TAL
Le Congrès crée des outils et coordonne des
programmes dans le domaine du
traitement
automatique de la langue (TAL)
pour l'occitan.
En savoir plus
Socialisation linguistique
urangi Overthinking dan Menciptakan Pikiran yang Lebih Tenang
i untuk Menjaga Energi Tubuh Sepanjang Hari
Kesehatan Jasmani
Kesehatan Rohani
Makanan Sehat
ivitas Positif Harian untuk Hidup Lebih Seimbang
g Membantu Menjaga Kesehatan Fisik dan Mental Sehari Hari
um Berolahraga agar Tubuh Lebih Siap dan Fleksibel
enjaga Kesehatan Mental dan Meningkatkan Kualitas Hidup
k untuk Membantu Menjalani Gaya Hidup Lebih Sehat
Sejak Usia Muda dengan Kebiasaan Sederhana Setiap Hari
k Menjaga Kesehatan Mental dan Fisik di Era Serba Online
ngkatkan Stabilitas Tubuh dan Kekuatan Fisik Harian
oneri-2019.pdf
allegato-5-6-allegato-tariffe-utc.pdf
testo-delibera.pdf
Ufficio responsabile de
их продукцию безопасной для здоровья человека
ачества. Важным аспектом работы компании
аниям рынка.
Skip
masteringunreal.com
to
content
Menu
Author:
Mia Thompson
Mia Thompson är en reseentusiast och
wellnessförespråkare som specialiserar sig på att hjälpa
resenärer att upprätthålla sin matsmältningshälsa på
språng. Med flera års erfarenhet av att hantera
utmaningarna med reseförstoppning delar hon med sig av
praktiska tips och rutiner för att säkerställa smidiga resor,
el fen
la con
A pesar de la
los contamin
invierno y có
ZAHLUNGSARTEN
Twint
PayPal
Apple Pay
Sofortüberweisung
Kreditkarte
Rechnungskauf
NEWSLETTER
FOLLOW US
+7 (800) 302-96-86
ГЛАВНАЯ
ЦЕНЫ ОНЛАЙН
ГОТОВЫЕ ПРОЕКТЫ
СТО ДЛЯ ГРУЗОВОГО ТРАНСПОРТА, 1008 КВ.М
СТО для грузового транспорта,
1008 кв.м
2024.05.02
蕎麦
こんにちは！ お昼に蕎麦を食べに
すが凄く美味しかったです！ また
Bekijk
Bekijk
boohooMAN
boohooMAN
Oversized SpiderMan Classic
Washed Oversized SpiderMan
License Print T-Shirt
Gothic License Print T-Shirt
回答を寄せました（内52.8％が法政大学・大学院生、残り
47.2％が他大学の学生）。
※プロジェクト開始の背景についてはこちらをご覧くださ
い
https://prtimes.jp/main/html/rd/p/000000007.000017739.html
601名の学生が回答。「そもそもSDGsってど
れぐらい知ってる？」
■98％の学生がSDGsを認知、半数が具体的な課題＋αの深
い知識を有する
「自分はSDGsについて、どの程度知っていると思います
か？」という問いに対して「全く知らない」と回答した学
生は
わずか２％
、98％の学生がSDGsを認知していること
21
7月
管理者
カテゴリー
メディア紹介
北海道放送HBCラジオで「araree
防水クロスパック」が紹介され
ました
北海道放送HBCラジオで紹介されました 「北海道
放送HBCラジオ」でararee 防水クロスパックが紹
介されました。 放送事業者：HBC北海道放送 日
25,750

● ● ● ● ● ● ●

EXERCISE AIM:
Output the whole listing exactly as given.

ANSWER:
TAL
Le Congrès crée des outils et coordonne des
programmes dans le domaine du
traitement
automatique de la langue (TAL)
pour l'occitan.
En savoir plus
Socialisation linguistique
urangi Overthinking dan Menciptakan Pikiran yang Lebih Tenang
i untuk Menjaga Energi Tubuh Sepanjang Hari
Kesehatan Jasmani
Kesehatan Rohani
Makanan Sehat
ivitas Positif Harian untuk Hidup Lebih Seimbang
g Membantu Menjaga Kesehatan Fisik dan Mental Sehari Hari
um Berolahraga agar Tubuh Lebih Siap dan Fleksibel
enjaga Kesehatan Mental dan Meningkatkan Kualitas Hidup
k untuk Membantu Menjalani Gaya Hidup Lebih Sehat
Sejak Usia Muda dengan Kebiasaan Sederhana Setiap Hari
k Menjaga Kesehatan Mental dan Fisik di Era Serba Online
ngkatkan Stabilitas Tubuh dan Kekuatan Fisik Harian
oneri-2019.pdf
allegato-5-6-allegato-tariffe-utc.pdf
testo-delibera.pdf
Ufficio responsabile de
их продукцию безопасной для здоровья человека
ачества. Важным аспектом работы компании
аниям рынка.
Skip
masteringunreal.com
to
content
Menu
Author:
Mia Thompson
Mia Thompson är en reseentusiast och
wellnessförespråkare som specialiserar sig på att hjälpa
resenärer att upprätthålla sin matsmältningshälsa på
språng. Med flera års erfarenhet av att hantera
utmaningarna med reseförstoppning delar hon med sig av
praktiska tips och rutiner för att säkerställa smidiga resor,
el fen
la con
A pesar de la
los contamin
invierno y có
ZAHLUNGSARTEN
Twint
PayPal
Apple Pay
Sofortüberweisung
Kreditkarte
Rechnungskauf
NEWSLETTER
FOLLOW US
+7 (800) 302-96-86
ГЛАВНАЯ
ЦЕНЫ ОНЛАЙН
ГОТОВЫЕ ПРОЕКТЫ
СТО ДЛЯ ГРУЗОВОГО ТРАНСПОРТА, 1008 КВ.М
СТО для грузового транспорта,
1008 кв.м
2024.05.02
蕎麦
こんにちは！ お昼に蕎麦を食べに
すが凄く美味しかったです！ また
Bekijk
Bekijk
boohooMAN
boohooMAN
Oversized SpiderMan Classic
Washed Oversized SpiderMan
License Print T-Shirt
Gothic License Print T-Shirt
回答を寄せました（内52.8％が法政大学・大学院生、残り
47.2％が他大学の学生）。
※プロジェクト開始の背景についてはこちらをご覧くださ
い
https://prtimes.jp/main/html/rd/p/000000007.000017739.html
601名の学生が回答。「そもそもSDGsってど
れぐらい知ってる？」
■98％の学生がSDGsを認知、半数が具体的な課題＋αの深
い知識を有する
「自分はSDGsについて、どの程度知っていると思います
か？」という問いに対して「全く知らない」と回答した学
生は
わずか２％
、98％の学生がSDGsを認知していること
21
7月
管理者
カテゴリー
メディア紹介
北海道放送HBCラジオで「araree
防水クロスパック」が紹介され
ました
北海道放送HBCラジオで紹介されました 「北海道
放送HBCラジオ」でararee 防水クロスパックが紹
介されました。 放送事業者：HBC北海道放送 日
25,750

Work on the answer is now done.